Stefan C. Bertog:  I do not routinely administer vasodilator therapy prior to RF application.


Sebastian Ewen:  How do you proceed with accessory arteries?

Stefan C. Bertog:  Accessory renal arteries are denervated if anatomical and device characteristics allow. Using the Symplicity system, accessory arteries down to 3.5 mm are denervated. With other systems, e.g. Vessix, renal accessories with diameters of down to 3.0 mm are denervated.

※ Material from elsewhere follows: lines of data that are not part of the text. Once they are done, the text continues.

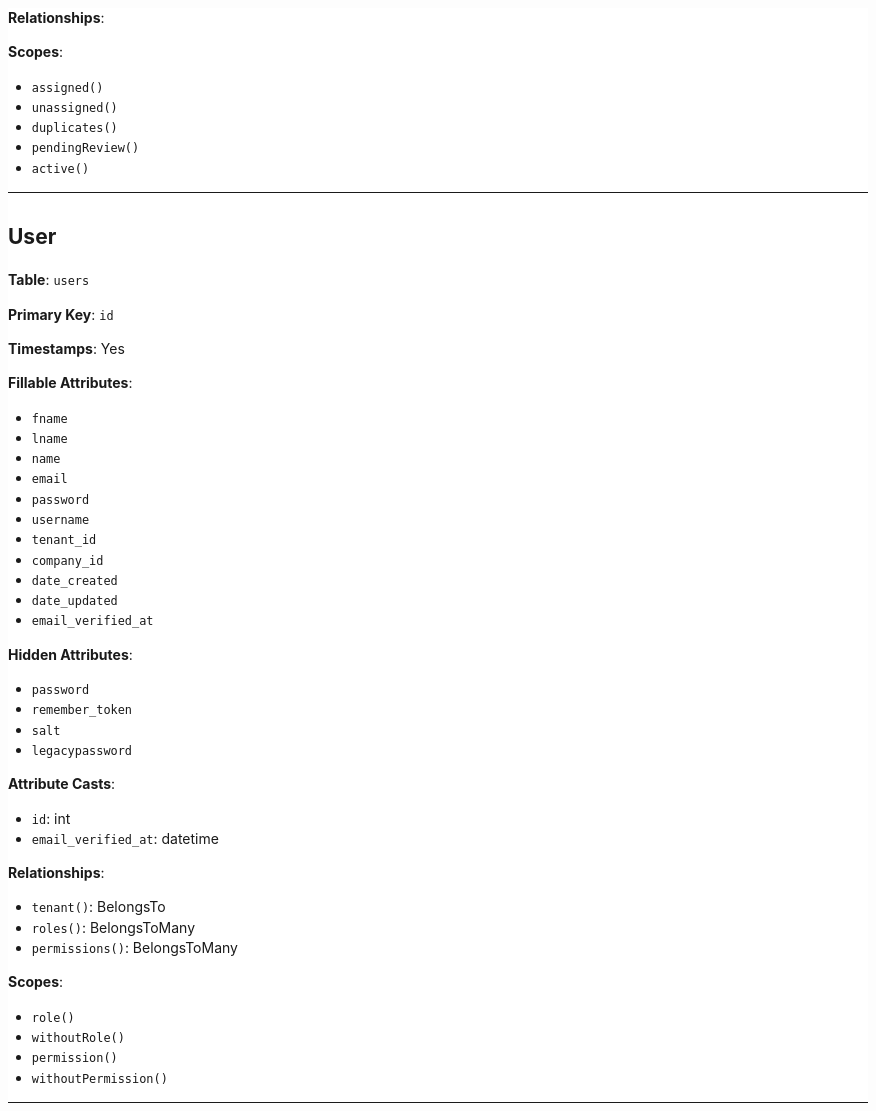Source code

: **Relationships**:

**Scopes**:
- `assigned()`
- `unassigned()`
- `duplicates()`
- `pendingReview()`
- `active()`

---

## User

**Table**: `users`

**Primary Key**: `id`

**Timestamps**: Yes

**Fillable Attributes**:
- `fname`
- `lname`
- `name`
- `email`
- `password`
- `username`
- `tenant_id`
- `company_id`
- `date_created`
- `date_updated`
- `email_verified_at`

**Hidden Attributes**:
- `password`
- `remember_token`
- `salt`
- `legacypassword`

**Attribute Casts**:
- `id`: int
- `email_verified_at`: datetime

**Relationships**:
- `tenant()`: BelongsTo
- `roles()`: BelongsToMany
- `permissions()`: BelongsToMany

**Scopes**:
- `role()`
- `withoutRole()`
- `permission()`
- `withoutPermission()`

---
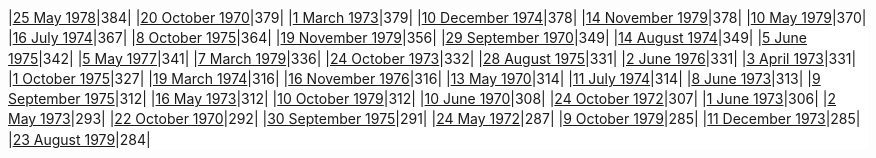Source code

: |[25 May 1978](https://historichansard.net/senate/1978/19780525_senate_31_s77/)|384|
|[20 October 1970](https://historichansard.net/senate/1970/19701020_senate_27_s46/)|379|
|[1 March 1973](https://historichansard.net/senate/1973/19730301_senate_28_s55/)|379|
|[10 December 1974](https://historichansard.net/senate/1974/19741210_senate_29_s62/)|378|
|[14 November 1979](https://historichansard.net/senate/1979/19791114_senate_31_s83/)|378|
|[10 May 1979](https://historichansard.net/senate/1979/19790510_senate_31_s81/)|370|
|[16 July 1974](https://historichansard.net/senate/1974/19740716_senate_29_s60/)|367|
|[8 October 1975](https://historichansard.net/senate/1975/19751008_senate_29_s66/)|364|
|[19 November 1979](https://historichansard.net/senate/1979/19791119_senate_31_s83/)|356|
|[29 September 1970](https://historichansard.net/senate/1970/19700929_senate_27_s45/)|349|
|[14 August 1974](https://historichansard.net/senate/1974/19740814_senate_29_s61/)|349|
|[5 June 1975](https://historichansard.net/senate/1975/19750605_senate_29_s64/)|342|
|[5 May 1977](https://historichansard.net/senate/1977/19770505_senate_30_s73/)|341|
|[7 March 1979](https://historichansard.net/senate/1979/19790307_SENATE_31_S80/)|336|
|[24 October 1973](https://historichansard.net/senate/1973/19731024_senate_28_s57/)|332|
|[28 August 1975](https://historichansard.net/senate/1975/19750828_senate_29_s65/)|331|
|[2 June 1976](https://historichansard.net/senate/1976/19760602_senate_30_s68/)|331|
|[3 April 1973](https://historichansard.net/senate/1973/19730403_senate_28_s55/)|331|
|[1 October 1975](https://historichansard.net/senate/1975/19751001_senate_29_s65/)|327|
|[19 March 1974](https://historichansard.net/senate/1974/19740319_senate_28_s59/)|316|
|[16 November 1976](https://historichansard.net/senate/1976/19761116_senate_30_s70/)|316|
|[13 May 1970](https://historichansard.net/senate/1970/19700513_senate_27_s44/)|314|
|[11 July 1974](https://historichansard.net/senate/1974/19740711_senate_29_s60/)|314|
|[8 June 1973](https://historichansard.net/senate/1973/19730608_senate_28_s56/)|313|
|[9 September 1975](https://historichansard.net/senate/1975/19750909_senate_29_s65/)|312|
|[16 May 1973](https://historichansard.net/senate/1973/19730516_senate_28_s56/)|312|
|[10 October 1979](https://historichansard.net/senate/1979/19791010_senate_31_s82/)|312|
|[10 June 1970](https://historichansard.net/senate/1970/19700610_senate_27_s44/)|308|
|[24 October 1972](https://historichansard.net/senate/1972/19721024_senate_27_s54/)|307|
|[1 June 1973](https://historichansard.net/senate/1973/19730601_senate_28_s56/)|306|
|[2 May 1973](https://historichansard.net/senate/1973/19730502_senate_28_s55/)|293|
|[22 October 1970](https://historichansard.net/senate/1970/19701022_senate_27_s46/)|292|
|[30 September 1975](https://historichansard.net/senate/1975/19750930_senate_29_s65/)|291|
|[24 May 1972](https://historichansard.net/senate/1972/19720524_senate_27_s52/)|287|
|[9 October 1979](https://historichansard.net/senate/1979/19791009_senate_31_s82/)|285|
|[11 December 1973](https://historichansard.net/senate/1973/19731211_senate_28_s58/)|285|
|[23 August 1979](https://historichansard.net/senate/1979/19790823_senate_31_s82/)|284|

Sebastian Ewen:   Where do you see benefit for a radial approach for renal denervation?

Stefan C. Bertog:   I do not see a benefit in radial approach with the exception of cases when femoral access is not available (e.g. bilateral severe peripheral arterial disease) or in cases of severe infrarenal/iliac tortuosity or very inferior renal artery take-off that may be difficult to cannulate from the femoral approach. One potential disadvantage of radial approach is respiratory and cardiac (aortic arch) motion which may cause RF catheter instability.


Sebastian Ewen:  Do you perform a renal denervation proximal to a renal artery stent or do you prefer a single side procedure on the other side?

Stefan C. Bertog:  Performing denervation proximal to a renal artery stent would be very rare given that most renal artery stenoses (and stents) are located at the ostium or proximal segment. Therefore, I cannot remember a case of denervation proximal to a renal stent. However, I would attempt bilateral renal denervation including those with renal artery stents. The RF application would be outside of the stented segment.